• _Exercise brief_
Return the lines from the entries unchanged, beginning with the line that contains "longitude: 23.5375" and continuing through the line that contains "longitude: 69.1574", both included.

++++ Material for the task

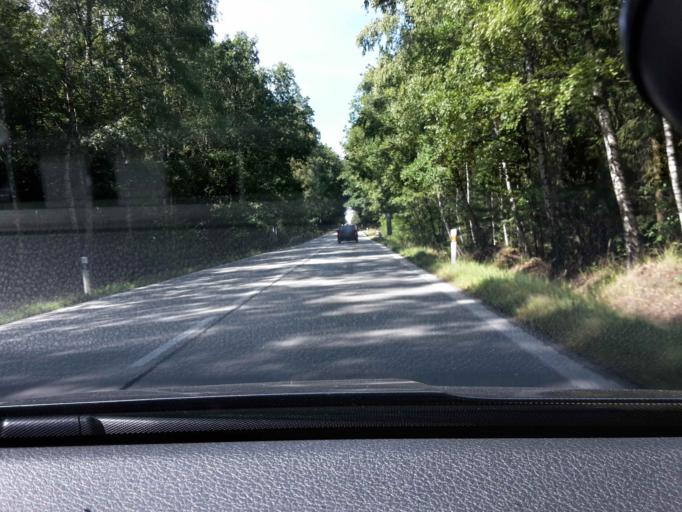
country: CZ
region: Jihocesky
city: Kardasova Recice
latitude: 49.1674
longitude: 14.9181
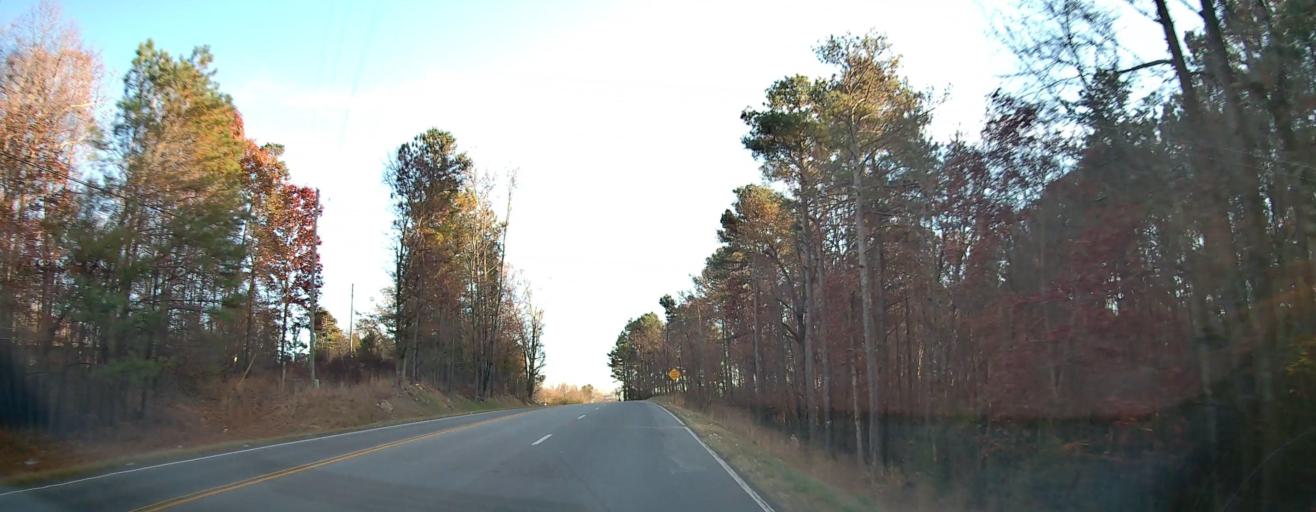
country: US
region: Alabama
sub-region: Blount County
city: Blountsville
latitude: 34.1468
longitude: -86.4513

++++++++
++++ Material for the task

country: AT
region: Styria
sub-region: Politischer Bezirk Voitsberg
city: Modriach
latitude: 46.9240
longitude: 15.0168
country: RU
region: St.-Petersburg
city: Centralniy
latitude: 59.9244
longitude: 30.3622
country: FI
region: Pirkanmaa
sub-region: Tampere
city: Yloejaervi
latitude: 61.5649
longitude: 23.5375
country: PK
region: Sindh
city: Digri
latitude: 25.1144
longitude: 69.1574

++++++++

• _Solution below_
longitude: 23.5375
country: PK
region: Sindh
city: Digri
latitude: 25.1144
longitude: 69.1574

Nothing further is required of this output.